Haley Ramm as Violet in season 2. (Hulu)

This obviously doesn't sit right with McKenna's only best friend alive, Alex, even though they both know that Violet is the one person they need to get to the bottom of the mess. And the secret about the curse also starts taking a toll on McKenna's relationship with Trey (Jordan Rodrigues) as she attempts to hide it to protect everyone around her. With Violet becoming an unlikely ally, for McKenna and Alex, things change once people start going missing in the town. It is after a dangerous accident that McKenna knows for sure the game has been played once again, and there on begins the golden trio's quest to dig deeper into the origins of the game. 

Throughout McKenna's journey in season 2, laden with instances of her sleepwalking and her and Alex doing community service, somewhere the uneasy vibe from season 1 goes missing. We see Violet and Isaac (Brent Rivera) get closer, newcomer Adriyan Rae's character Peri develop a fondness for Alex, and people coming back to express their suspicions about McKenna, but other than that, everything seems quite predictable for the most part of season 2. The narrative also kicks off with a rocky start, chopped here and there, with information being dropped onto viewers every now and then without any steady continuity. But that could be explained by the fact that McKenna suffers a lot of blackouts this season, and since we see the tale from her perspective, there are gaps and holes that often seem haphazard.

Alex (L) and Peri get quite close after meeting as a party in season 2. (Hulu)

That being said, it is Violet's character that keeps us glued for the most part. Considering her sinister presence in season 1, it's hard to tell for sure if she is an ally or the enemy to watch out for. The layered nature of the characters have also somewhat evaporated in season 2, but the eerieness of Violet as a possible antagonist, is always intact, and for that Ramm should take a much-deserved bow. There are a bunch of new characters who have been woven into the plot, but it seems like a struggling attempt at bringing in more spare people to wipe off at the end of the season, to keep the main characters alive.
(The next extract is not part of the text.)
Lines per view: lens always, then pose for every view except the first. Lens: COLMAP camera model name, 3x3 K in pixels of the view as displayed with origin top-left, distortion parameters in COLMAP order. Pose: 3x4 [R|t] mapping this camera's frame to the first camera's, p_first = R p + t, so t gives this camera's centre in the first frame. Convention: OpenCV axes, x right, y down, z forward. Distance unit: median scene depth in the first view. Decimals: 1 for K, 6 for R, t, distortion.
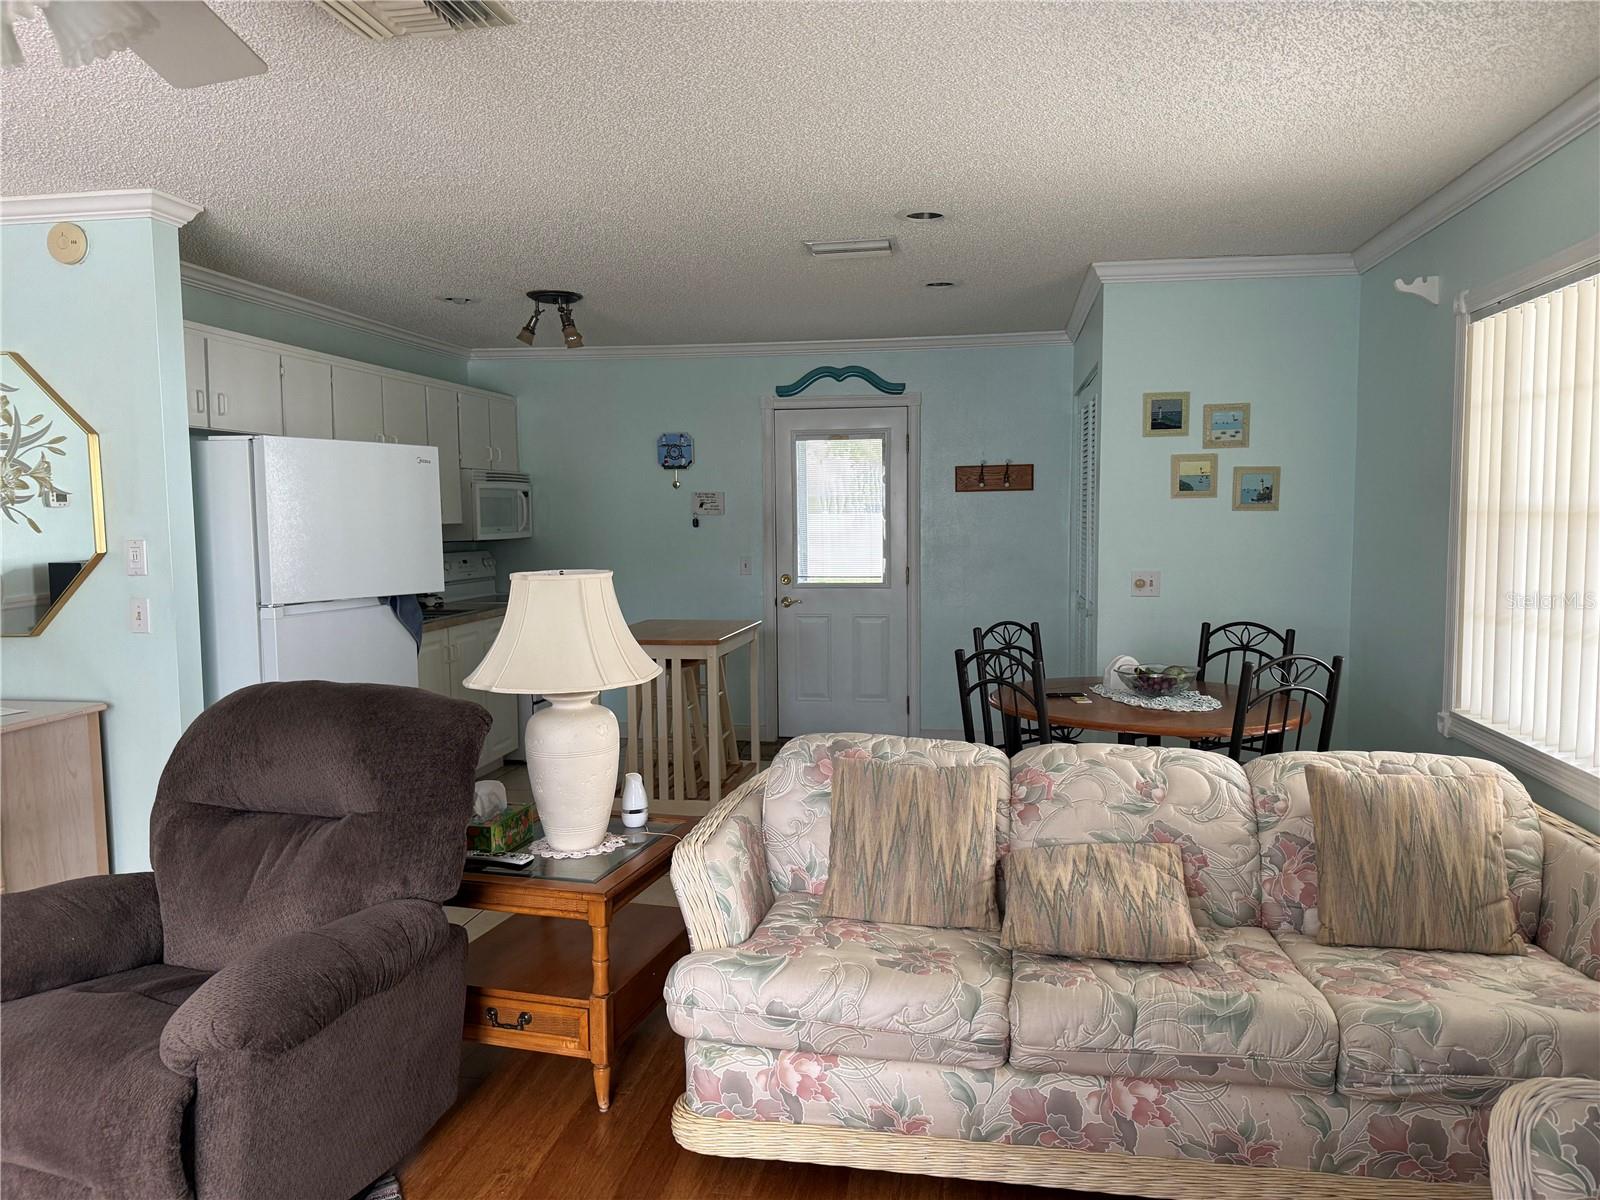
lens RADIAL K [[1115.3, 0, 810.3], [0, 1115.3, 614.1], [0, 0, 1]] dist [0.071306, -0.092168]
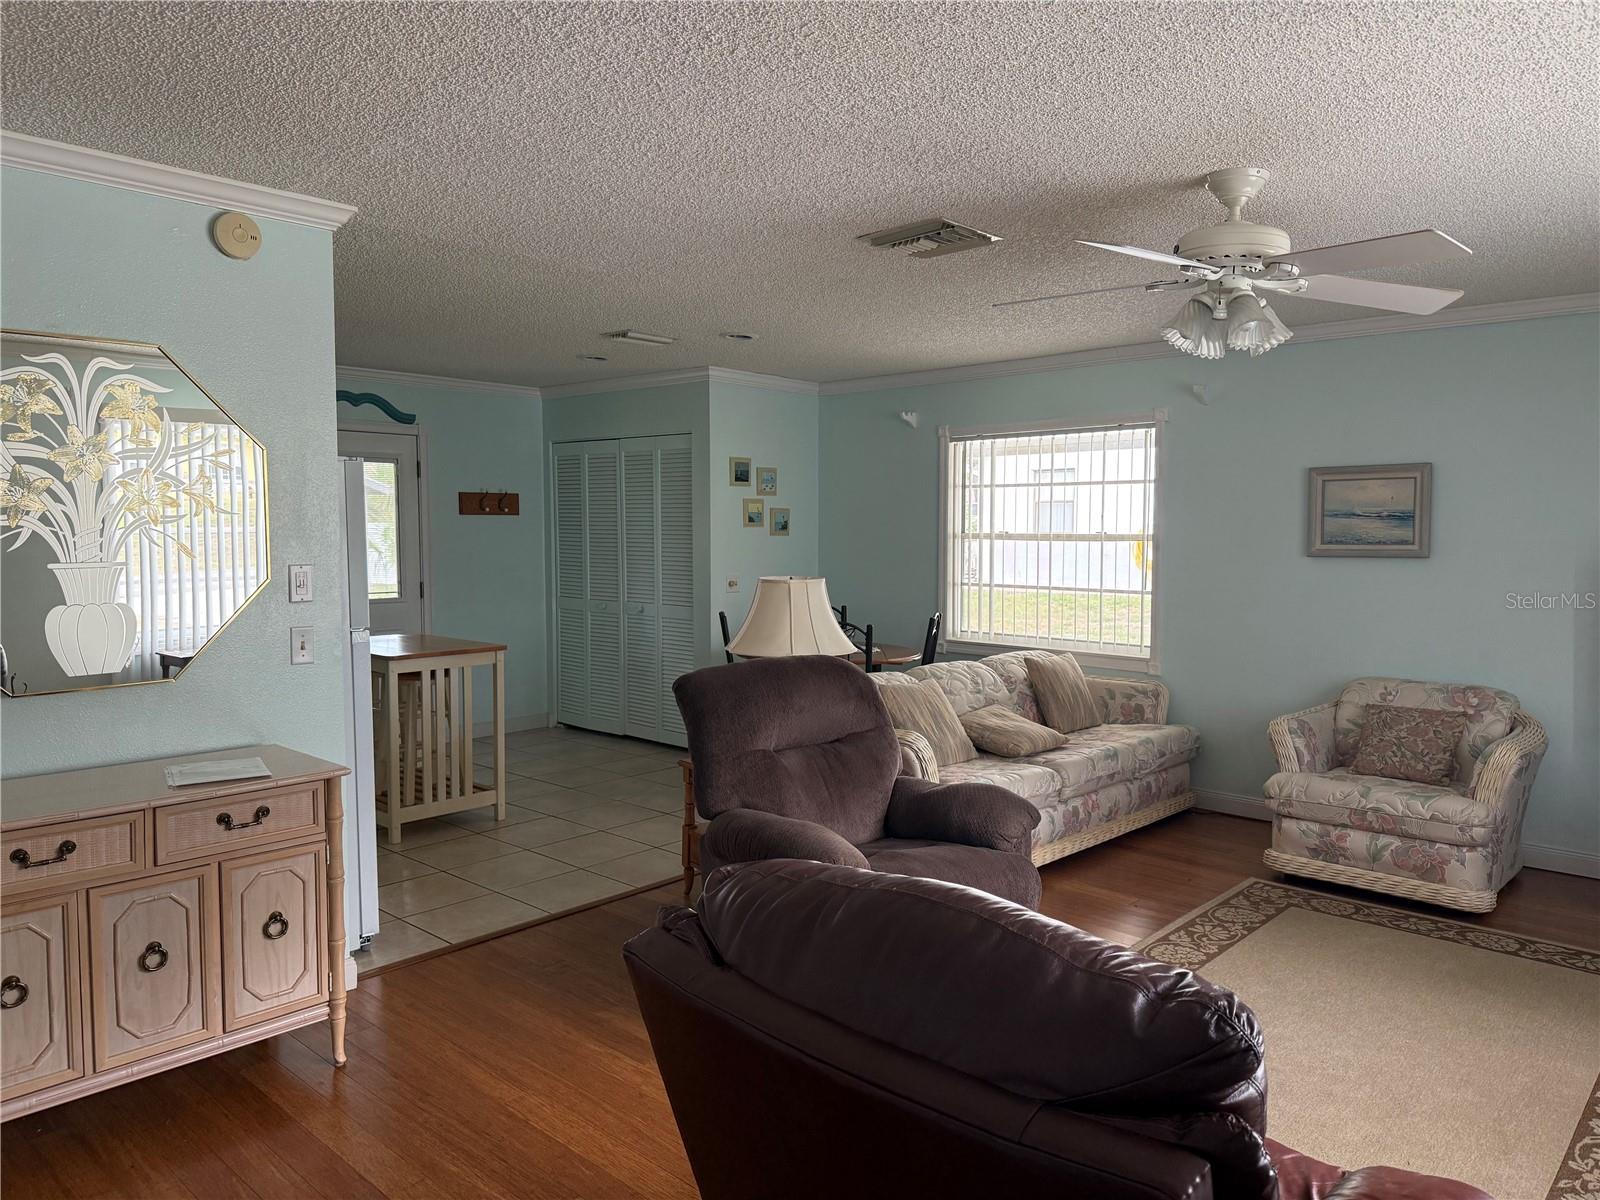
lens RADIAL K [[1115.3, 0, 805.0], [0, 1115.3, 601.9], [0, 0, 1]] dist [0.071306, -0.092168]
pose [[0.551556, -0.046581, 0.832836, -0.891384], [0.069660, 0.997524, 0.009659, -0.011464], [-0.831224, 0.052688, 0.553436, 0.107208]]
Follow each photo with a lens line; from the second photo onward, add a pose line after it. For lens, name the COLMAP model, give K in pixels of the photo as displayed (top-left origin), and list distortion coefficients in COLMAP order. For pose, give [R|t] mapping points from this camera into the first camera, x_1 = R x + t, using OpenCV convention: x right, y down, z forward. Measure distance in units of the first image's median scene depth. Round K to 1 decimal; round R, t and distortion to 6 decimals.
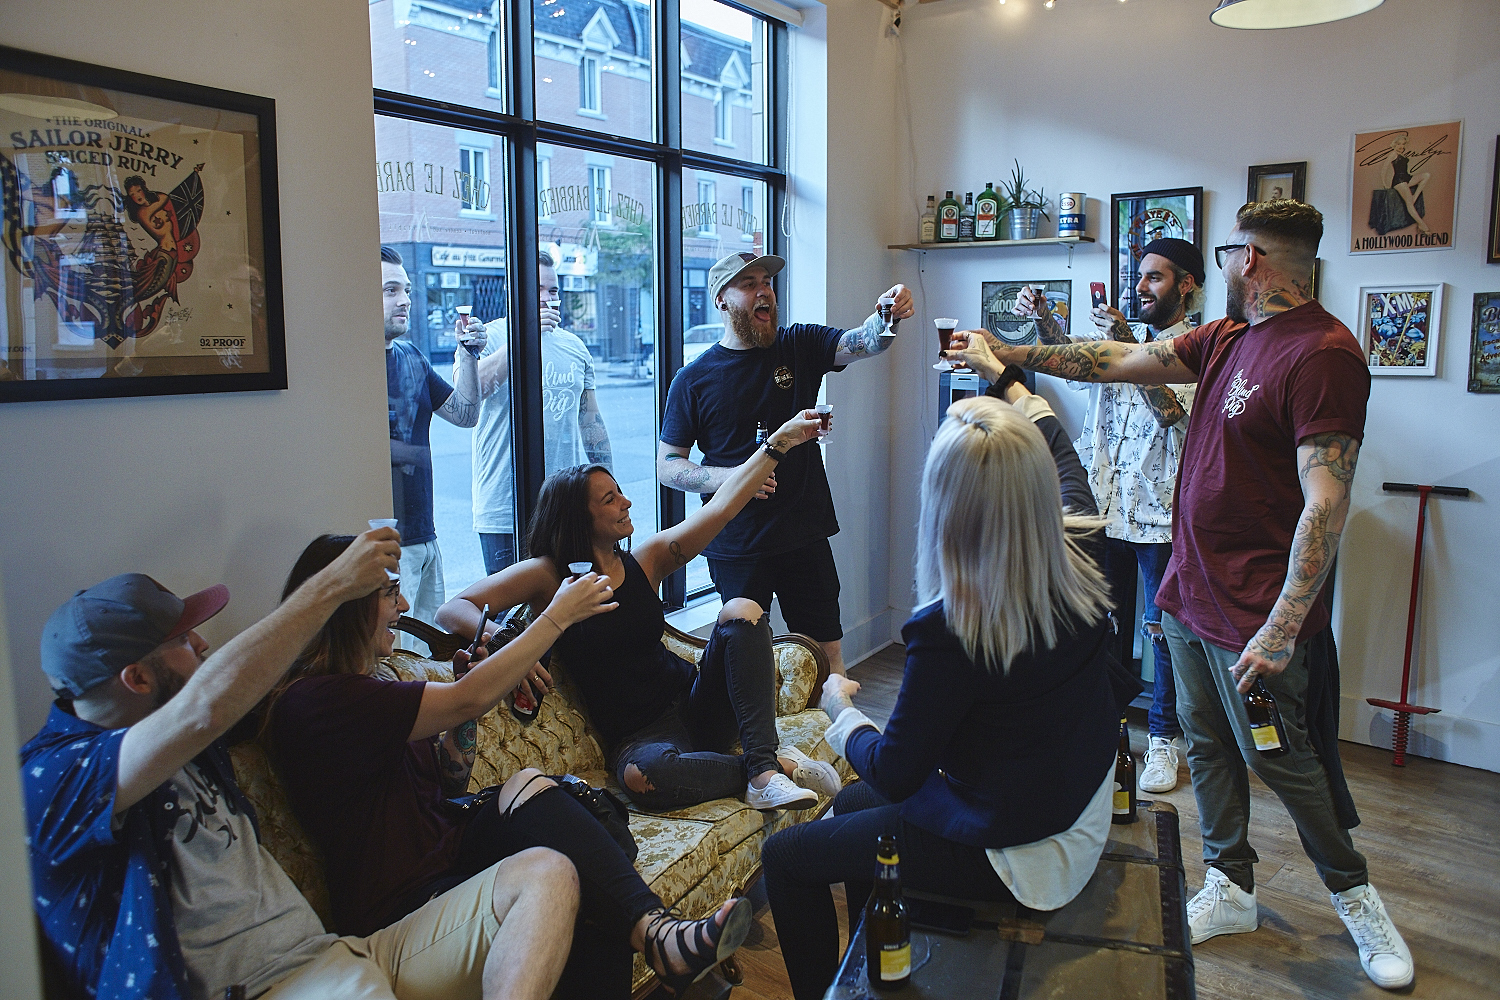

In the end, it all ends up in McKenna and co risking it all to see themselves through the horrors of the game, but that's when the best part of the entire season arrives. We get a flashback of how McKenna's twin sister, Jenny, had died as in present time the gang lights candles, to prepare for another round of the disastrous game. McKenna says let's begin, and that's right where the season ends. Granted there are a few very obvious loopholes here and there, but if you enjoyed season 1, season 2 is definitely worth a watch. A little disappointing because the expectations were massive, but if not for anything, watch it for Ramm's portrayal of Violet.

'Light as a Feather' season two premiered on Friday, July 26 on Hulu.